Extracted data:
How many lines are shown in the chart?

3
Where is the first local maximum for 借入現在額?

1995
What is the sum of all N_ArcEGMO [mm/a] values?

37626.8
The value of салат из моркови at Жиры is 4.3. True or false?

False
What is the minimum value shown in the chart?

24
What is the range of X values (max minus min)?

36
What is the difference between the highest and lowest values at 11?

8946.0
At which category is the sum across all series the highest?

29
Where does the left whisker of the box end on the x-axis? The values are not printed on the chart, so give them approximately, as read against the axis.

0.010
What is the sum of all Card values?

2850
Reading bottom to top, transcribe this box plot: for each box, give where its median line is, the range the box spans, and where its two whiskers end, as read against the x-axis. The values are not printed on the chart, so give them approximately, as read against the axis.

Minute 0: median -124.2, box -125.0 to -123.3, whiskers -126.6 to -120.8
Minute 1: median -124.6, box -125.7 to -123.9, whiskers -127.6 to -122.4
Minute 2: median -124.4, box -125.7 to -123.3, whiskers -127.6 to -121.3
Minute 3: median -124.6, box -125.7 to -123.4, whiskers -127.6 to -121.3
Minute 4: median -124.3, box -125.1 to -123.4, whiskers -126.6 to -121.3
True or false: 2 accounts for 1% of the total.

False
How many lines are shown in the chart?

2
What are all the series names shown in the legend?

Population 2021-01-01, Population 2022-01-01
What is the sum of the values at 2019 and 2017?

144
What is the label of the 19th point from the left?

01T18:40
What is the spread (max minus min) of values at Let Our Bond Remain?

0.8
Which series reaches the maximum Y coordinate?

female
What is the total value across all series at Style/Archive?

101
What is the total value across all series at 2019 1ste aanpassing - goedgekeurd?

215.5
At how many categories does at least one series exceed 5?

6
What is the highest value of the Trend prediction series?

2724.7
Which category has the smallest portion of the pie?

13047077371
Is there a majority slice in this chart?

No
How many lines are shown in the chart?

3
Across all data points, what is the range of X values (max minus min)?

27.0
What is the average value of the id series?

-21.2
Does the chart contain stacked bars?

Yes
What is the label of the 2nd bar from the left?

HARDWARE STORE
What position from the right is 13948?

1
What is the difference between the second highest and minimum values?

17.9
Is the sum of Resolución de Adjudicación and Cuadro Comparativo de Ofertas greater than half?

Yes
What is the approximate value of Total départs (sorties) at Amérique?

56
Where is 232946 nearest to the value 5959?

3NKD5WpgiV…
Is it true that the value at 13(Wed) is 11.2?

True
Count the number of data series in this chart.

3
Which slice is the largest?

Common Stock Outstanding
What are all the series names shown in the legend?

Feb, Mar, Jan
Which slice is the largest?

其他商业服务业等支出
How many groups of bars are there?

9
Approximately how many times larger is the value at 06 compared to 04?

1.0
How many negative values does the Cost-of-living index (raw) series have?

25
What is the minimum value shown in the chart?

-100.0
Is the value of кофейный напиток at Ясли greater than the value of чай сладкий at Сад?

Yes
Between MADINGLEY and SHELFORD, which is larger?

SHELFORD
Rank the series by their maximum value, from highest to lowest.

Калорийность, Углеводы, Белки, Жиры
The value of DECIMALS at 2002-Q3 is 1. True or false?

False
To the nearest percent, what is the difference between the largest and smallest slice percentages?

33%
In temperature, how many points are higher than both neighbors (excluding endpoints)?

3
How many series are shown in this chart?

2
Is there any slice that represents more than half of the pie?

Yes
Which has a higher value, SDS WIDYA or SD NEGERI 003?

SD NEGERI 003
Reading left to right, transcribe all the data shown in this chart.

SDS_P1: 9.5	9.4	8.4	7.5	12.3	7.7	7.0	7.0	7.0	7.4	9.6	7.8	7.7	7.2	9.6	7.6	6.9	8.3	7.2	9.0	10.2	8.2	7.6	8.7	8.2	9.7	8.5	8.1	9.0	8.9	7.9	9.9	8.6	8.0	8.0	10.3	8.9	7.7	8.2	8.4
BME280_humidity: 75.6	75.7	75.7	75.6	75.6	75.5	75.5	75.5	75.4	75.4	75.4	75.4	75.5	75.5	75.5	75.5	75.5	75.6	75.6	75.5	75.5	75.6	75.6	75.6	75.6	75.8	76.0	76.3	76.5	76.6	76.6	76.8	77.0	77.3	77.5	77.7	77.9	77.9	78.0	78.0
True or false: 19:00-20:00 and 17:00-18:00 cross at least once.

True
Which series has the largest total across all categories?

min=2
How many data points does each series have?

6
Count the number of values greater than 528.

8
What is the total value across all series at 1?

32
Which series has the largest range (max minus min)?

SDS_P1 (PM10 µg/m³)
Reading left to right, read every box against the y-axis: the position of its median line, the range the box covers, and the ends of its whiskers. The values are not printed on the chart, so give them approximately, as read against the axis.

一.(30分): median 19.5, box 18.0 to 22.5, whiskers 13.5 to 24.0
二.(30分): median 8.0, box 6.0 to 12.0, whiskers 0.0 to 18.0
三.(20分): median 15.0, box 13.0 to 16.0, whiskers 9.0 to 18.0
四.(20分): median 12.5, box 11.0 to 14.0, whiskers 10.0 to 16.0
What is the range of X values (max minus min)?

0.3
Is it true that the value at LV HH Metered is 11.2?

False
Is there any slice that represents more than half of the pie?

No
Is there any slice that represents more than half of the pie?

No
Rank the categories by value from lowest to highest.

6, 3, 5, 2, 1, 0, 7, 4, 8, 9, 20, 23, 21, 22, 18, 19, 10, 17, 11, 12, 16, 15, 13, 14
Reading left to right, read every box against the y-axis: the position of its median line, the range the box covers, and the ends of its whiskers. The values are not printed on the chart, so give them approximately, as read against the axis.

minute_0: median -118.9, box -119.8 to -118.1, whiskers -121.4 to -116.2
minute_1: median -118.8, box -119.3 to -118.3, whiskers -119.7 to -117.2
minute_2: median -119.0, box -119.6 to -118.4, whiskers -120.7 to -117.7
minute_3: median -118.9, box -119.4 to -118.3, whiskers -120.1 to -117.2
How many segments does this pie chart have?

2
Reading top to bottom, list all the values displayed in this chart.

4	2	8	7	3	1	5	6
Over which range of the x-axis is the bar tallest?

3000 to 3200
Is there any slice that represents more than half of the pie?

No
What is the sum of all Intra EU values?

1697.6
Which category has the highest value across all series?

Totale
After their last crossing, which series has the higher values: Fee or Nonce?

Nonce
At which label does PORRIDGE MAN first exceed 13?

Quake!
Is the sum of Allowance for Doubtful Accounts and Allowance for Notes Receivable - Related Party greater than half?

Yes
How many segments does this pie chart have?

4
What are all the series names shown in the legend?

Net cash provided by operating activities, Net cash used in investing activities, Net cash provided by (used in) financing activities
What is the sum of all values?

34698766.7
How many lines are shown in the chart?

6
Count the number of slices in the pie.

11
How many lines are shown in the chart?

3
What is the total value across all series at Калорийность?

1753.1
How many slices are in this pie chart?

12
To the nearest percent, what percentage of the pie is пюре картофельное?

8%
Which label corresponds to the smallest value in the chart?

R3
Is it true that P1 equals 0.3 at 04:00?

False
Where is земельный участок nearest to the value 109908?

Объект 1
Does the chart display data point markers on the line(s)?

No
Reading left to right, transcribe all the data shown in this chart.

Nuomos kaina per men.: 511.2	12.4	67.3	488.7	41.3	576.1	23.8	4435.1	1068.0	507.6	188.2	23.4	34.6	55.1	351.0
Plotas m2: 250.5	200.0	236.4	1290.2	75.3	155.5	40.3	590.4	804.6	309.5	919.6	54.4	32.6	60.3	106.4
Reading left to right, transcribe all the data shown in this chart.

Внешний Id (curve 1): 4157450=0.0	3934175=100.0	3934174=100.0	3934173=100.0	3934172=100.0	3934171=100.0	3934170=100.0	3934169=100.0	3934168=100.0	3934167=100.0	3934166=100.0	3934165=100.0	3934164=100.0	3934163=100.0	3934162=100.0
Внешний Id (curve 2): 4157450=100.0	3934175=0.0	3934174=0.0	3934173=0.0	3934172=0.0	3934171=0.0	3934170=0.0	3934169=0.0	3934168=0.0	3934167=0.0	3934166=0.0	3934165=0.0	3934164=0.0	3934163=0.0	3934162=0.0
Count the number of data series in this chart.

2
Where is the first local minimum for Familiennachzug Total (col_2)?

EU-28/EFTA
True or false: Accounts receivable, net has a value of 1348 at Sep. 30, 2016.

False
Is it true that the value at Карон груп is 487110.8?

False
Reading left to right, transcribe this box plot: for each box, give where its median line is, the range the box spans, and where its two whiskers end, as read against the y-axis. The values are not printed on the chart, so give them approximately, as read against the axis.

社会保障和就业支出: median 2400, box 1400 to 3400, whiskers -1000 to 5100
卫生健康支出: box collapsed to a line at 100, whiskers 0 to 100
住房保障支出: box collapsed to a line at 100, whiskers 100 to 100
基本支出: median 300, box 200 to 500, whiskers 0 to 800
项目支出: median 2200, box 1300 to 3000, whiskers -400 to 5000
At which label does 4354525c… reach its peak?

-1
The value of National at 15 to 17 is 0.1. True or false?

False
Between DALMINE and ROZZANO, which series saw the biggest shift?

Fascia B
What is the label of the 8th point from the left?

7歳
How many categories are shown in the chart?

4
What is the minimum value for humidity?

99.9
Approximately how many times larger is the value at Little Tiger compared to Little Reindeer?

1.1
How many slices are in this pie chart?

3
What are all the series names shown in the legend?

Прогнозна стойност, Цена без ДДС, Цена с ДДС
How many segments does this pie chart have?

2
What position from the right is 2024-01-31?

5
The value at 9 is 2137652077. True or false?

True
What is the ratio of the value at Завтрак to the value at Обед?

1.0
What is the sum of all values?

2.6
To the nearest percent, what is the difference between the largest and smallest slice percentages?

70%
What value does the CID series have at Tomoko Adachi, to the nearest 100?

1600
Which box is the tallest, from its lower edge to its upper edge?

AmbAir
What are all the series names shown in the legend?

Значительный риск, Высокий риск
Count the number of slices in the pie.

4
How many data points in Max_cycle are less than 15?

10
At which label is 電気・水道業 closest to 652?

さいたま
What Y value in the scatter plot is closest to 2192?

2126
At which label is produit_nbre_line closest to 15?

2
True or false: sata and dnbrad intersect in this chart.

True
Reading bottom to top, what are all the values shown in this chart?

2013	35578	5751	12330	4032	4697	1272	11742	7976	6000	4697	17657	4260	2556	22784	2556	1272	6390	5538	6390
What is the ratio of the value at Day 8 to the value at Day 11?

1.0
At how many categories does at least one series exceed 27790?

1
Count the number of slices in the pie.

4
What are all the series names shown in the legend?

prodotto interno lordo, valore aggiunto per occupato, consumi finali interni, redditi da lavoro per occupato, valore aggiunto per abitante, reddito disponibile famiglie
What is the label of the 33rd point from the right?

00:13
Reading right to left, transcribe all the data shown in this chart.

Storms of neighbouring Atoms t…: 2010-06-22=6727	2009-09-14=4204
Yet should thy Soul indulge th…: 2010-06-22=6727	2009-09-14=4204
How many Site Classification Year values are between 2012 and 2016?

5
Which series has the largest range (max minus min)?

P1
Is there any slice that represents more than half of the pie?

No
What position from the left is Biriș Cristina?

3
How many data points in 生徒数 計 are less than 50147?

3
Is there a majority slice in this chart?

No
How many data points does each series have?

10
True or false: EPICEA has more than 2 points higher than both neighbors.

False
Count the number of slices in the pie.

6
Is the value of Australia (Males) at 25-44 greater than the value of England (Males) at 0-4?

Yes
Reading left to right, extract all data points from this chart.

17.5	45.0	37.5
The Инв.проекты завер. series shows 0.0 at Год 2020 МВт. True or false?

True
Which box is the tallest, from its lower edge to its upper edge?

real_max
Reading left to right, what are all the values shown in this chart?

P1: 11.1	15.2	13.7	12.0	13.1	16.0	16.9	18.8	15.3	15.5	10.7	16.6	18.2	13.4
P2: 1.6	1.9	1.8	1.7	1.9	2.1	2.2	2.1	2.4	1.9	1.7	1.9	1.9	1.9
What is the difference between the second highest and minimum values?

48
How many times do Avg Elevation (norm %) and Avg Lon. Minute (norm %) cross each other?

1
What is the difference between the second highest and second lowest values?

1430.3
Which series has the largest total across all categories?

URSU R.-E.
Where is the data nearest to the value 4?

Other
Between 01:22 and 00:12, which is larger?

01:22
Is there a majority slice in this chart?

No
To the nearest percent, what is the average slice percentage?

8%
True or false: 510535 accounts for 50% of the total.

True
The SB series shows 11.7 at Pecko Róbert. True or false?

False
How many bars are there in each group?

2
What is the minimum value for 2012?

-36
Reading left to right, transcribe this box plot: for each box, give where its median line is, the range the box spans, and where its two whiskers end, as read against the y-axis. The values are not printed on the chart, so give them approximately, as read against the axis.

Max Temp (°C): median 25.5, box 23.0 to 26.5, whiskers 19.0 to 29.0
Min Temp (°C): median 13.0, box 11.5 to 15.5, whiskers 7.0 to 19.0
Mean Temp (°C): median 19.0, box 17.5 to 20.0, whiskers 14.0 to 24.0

Work required: Put every line from the start of the material through the line containing "At how many categories does at least one series exceed 5?", inclusive, into a numbered list, leaving out the blank lines.

Solution to the problem:
1. How many lines are shown in the chart?
2. 3
3. Where is the first local maximum for 借入現在額?
4. 1995
5. What is the sum of all N_ArcEGMO [mm/a] values?
6. 37626.8
7. The value of салат из моркови at Жиры is 4.3. True or false?
8. False
9. What is the minimum value shown in the chart?
10. 24
11. What is the range of X values (max minus min)?
12. 36
13. What is the difference between the highest and lowest values at 11?
14. 8946.0
15. At which category is the sum across all series the highest?
16. 29
17. Where does the left whisker of the box end on the x-axis? The values are not printed on the chart, so give them approximately, as read against the axis.
18. 0.010
19. What is the sum of all Card values?
20. 2850
21. Reading bottom to top, transcribe this box plot: for each box, give where its median line is, the range the box spans, and where its two whiskers end, as read against the x-axis. The values are not printed on the chart, so give them approximately, as read against the axis.
22. Minute 0: median -124.2, box -125.0 to -123.3, whiskers -126.6 to -120.8
23. Minute 1: median -124.6, box -125.7 to -123.9, whiskers -127.6 to -122.4
24. Minute 2: median -124.4, box -125.7 to -123.3, whiskers -127.6 to -121.3
25. Minute 3: median -124.6, box -125.7 to -123.4, whiskers -127.6 to -121.3
26. Minute 4: median -124.3, box -125.1 to -123.4, whiskers -126.6 to -121.3
27. True or false: 2 accounts for 1% of the total.
28. False
29. How many lines are shown in the chart?
30. 2
31. What are all the series names shown in the legend?
32. Population 2021-01-01, Population 2022-01-01
33. What is the sum of the values at 2019 and 2017?
34. 144
35. What is the label of the 19th point from the left?
36. 01T18:40
37. What is the spread (max minus min) of values at Let Our Bond Remain?
38. 0.8
39. Which series reaches the maximum Y coordinate?
40. female
41. What is the total value across all series at Style/Archive?
42. 101
43. What is the total value across all series at 2019 1ste aanpassing - goedgekeurd?
44. 215.5
45. At how many categories does at least one series exceed 5?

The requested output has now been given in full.